As he gestured to a map of the town on a large screen in the SHELD conference room, Fitzgerald noted that there are many fiberhoods in South Hadley now, with those currently without fiber to be completed by 2024.
As neighborhoods become fiberhoods, the ‘take rate,’ as it’s called, a statistic that tracks how many households are signing up for the service, is roughly 43%, a good number that grows higher as more residents add the gig-speed service and word of mouth spreads about its speed and reliability.
And as more and more household devices and appliances are driven by the internet — everything from lighting to security to thermostats — demand for fast, reliable service grows.
“Customers are streaming more; they’re going into Best Buy, they’re buying a TV that is all streaming,” he noted. “And with the internet of things, with everything from doorbells to vacuum cleaners connected to the internet, people are increasingly concerned about bandwidth and performance.”
As for ordering materials ahead of schedule, that has been one of the keys, along with a solid team, effective buildout strategy, and staying under budget and ahead of schedule, Fitzgerald said.
“We proactively ordered our equipment and materials in advance, before we knew COVID was coming,” he explained. “I learned that in Westfield, and it was a great strategy.”
As South Hadley adds more fiberhoods, it’s becoming apparent that SHELD’s fiber-service initiative could expand well beyond the borders of that town.
Indeed, just as Whip City Fiber has moved beyond Westfield and into the surrounding hilltowns, Fiberspring is now expanding into other communities.
Shutesbury, northeast of South Hadley, was the first town to enter into a contract with the company, and Leverett, which borders Shutesbury, followed soon after.

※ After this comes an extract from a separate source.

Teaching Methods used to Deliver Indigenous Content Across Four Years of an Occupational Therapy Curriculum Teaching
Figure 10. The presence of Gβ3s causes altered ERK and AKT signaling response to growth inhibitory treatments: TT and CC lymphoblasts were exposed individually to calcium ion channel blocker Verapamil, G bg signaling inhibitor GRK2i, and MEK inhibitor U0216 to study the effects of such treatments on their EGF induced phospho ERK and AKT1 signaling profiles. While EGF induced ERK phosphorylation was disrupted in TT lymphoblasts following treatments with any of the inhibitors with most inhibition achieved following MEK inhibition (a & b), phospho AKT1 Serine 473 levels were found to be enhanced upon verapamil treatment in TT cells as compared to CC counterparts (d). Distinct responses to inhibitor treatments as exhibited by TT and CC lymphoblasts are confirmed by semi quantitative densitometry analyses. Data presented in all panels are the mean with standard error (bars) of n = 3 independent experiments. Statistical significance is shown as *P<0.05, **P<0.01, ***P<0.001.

Those two communities, which both had existing networks in place, will bring another 3,000 customers into the fold.
After that … Fitzgerald said there is potential to expand the footprint in several directions.
“We could go pretty much anywhere in this region,” he told BusinessWest. “The key is the truck rolls — if you have to roll a truck to a customer, you need to be able to reach that customer in a reasonable period of time. If a town in New Hampshire or Maine wanted to hire us, we could do it, but we would probably have to put a satellite building there or a small hub or hire technicians that live in that area.

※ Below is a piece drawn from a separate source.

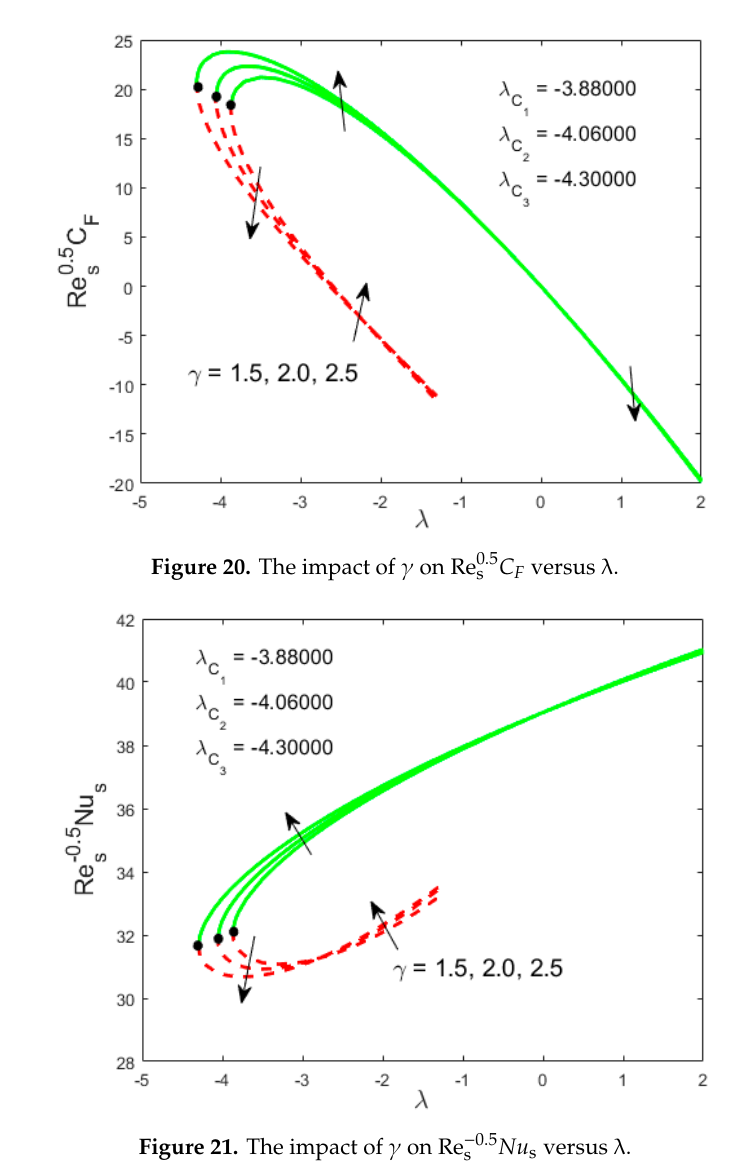
Figure 21. The impact of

“Just as Westfield is now serving a number of hilltowns, we can now do the same,” he went on, adding that Fiberspring is now competing with Westfield and other providers. “These towns chose us because of our team and our ability to serve them.”
Moving forward, Fitzgerald said there will be several factors that will determine if, when, and to what degree Fiberspring expands.

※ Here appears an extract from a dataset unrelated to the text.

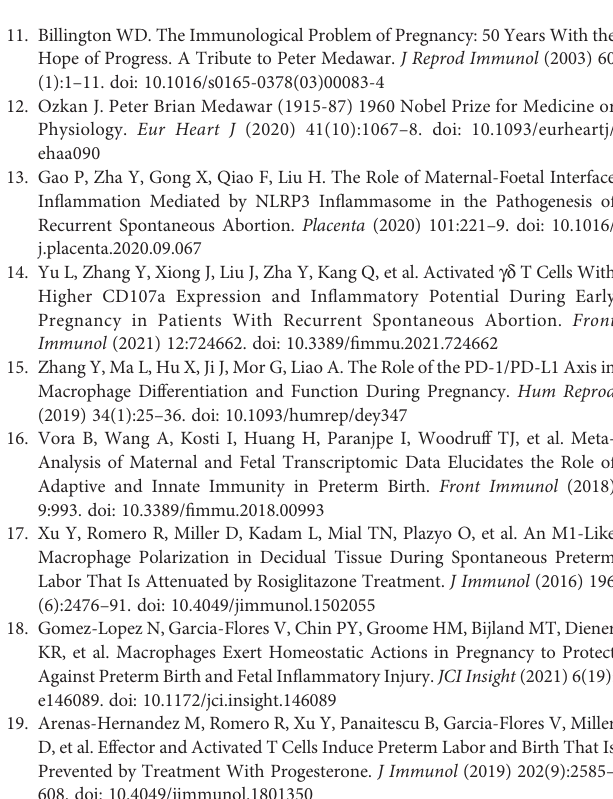
Supplementary Table 1 | Staining Panels for Flow Cytometric Analyses. Supplementary Figure 1 | FMO Controls of CD86, iNOS and CD206 in Flow Cytometric Analysis of Macrophages. (A) FMO Controls of CD86; (B) FMO Controls of iNOS; (C) FMO Controls of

“First and foremost, we don’t want to negatively impact the service that we provide to South Hadley — those customers are priority one,” he explained. “Second, we want to make sure we have enough resources to adequately perform any of those contracts. And third, does it make sense for our customers? The whole reason we’re doing this is to reduce the cost to the South Hadley customers and at the same time provide a good service to Shutesbury. But ultimately, we need to show cost savings for South Hadley customers, who are our owner, which we will do with these contracts.”
Summing up where the telecom business now known as Fiberspring is, and where it could be a few years or a decade down the road, Fitzgerald said everything is happening faster than he or the SHELD board anticipated.
That statement goes for everything from the buildout in South Hadley — again, it’s ahead of schedule — to the expansion of the business into neighboring communities.
That’s a good problem to have — if it’s even a problem — and a business story that bears watching in the months and years to come.
In other words, this new gig — as in gig — has vast potential to be a huge player in this market.